Import of 900,000 tonnes crude palm oil likely
14/2/06 KARACHI (Daily Times) - The country is likely to import 900,000 metric tons of crude palm oil in 2006, which will be the largest import of the commodity, due to plans to set up oil refineries.
Senior officials in the food and commerce ministries said in a significant change the country was expected to import 900,000 metric tons of crude palm oil in 2006, which marked a notable shift in import pattern because hitherto it had been importing refined oils and the volume of imported crude oils had been negligible.
"Several new vegetable oil refineries are coming up in the country and some of them will begin operations within a year resulting in more imports of crude palm oil instead of refined palm oil," said a senior official in the ministry of food, agriculture and livestock.
“During the current year, the estimated total vegetable oils' refining capacity would be 3,000 tonnes a day, spread among four or five refineries."
He said the development would lead to significant decline in refined edible oil imports and the price of crude palm oil was cheaper by $35 a ton compared with import of refined palm oils.
"It will be more viable and productive to import crude palm oil and refine it in the country instead of directly importing refined oils," said the official at the federal ministry of food, agriculture and livestock.
The country has an annual vegetable oils’ consumption of around 2.5 million ton, out of which 1.5 million tons are imported.

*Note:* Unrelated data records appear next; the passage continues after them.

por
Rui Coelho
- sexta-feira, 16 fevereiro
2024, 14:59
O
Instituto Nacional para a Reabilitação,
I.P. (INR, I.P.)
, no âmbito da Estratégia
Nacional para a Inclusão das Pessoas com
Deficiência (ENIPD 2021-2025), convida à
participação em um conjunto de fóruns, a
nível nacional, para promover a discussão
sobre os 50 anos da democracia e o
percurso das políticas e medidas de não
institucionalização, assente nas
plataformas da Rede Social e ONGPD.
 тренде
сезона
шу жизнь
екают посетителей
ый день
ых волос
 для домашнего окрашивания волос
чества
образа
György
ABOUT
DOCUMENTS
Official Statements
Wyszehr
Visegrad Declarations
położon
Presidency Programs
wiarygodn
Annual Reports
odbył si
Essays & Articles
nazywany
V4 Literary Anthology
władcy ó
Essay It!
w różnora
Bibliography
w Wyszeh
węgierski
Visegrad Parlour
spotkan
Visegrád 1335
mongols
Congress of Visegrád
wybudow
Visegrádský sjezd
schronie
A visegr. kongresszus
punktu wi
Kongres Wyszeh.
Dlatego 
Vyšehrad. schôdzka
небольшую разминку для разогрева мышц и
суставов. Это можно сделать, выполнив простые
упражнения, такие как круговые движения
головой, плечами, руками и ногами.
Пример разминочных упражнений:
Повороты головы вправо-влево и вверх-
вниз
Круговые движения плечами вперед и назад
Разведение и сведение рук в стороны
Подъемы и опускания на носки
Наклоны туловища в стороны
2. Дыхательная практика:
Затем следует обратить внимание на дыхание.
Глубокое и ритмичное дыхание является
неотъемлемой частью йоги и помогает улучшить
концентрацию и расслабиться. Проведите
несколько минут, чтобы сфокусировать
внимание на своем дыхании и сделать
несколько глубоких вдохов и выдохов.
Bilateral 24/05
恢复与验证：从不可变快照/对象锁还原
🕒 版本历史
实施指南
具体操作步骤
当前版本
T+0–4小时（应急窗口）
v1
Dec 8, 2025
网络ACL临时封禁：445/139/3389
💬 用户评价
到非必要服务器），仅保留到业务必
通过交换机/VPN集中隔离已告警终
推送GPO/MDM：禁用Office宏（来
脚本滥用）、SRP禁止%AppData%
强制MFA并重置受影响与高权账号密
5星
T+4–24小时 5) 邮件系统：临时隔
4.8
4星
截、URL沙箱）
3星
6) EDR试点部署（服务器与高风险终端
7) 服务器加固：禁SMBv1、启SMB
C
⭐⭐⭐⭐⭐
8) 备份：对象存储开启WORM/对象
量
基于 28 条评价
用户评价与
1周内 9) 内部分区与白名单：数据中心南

Imports so far comprised around 1.3 million ton refined, bleached and refined palmolein, 150,000 tons refined palm oil and 50,000 tons soy oil.
The authorities believe the setting up of refining units in the country would not only provide business opportunities to domestic companies and generates employment for the local populace, it would also help reducing import bill to some extent.
“The refined edible shares a big chunk in total annual imports every year,” said a commerce ministry official citing recent trade data. “Import taxes are the same for both oils, but soy oil is costlier in the world market and this has proved a dampener for its imports by Pakistan."
He said initially more than 80 percent of the annual edible oil imports used to be from Malaysia, but now Indonesia had a significant 40 percent share in the country’s total palm oil imports.
Traders see the imports of refined edible declining in the days to come as some four edible oil refineries under joint ventures of local and foreign investors are likely to start operations later in the year.
"Work on a couple of refineries has already begun," said a senior trader privy to the development. "The first one is being set up at Port Qasim under a joint venture between Pakistan and Singapore for which a deal was signed between the Port Qasim Authority and the investor company."
He said the refinery, with storage facility, was being set up at an estimated cost Rs 624 million and the Singaporean investor company had entered into the agreement with Port Qasim Authority for the setting up of the unit.
"As per agreement 45 percent cost of the project will be shared by the Pakistani investor and 55 percent by Singapore firm Wilmar," he added. "The other projects are also designed for Karachi in the same industrial area and in which one has some foreign stakes."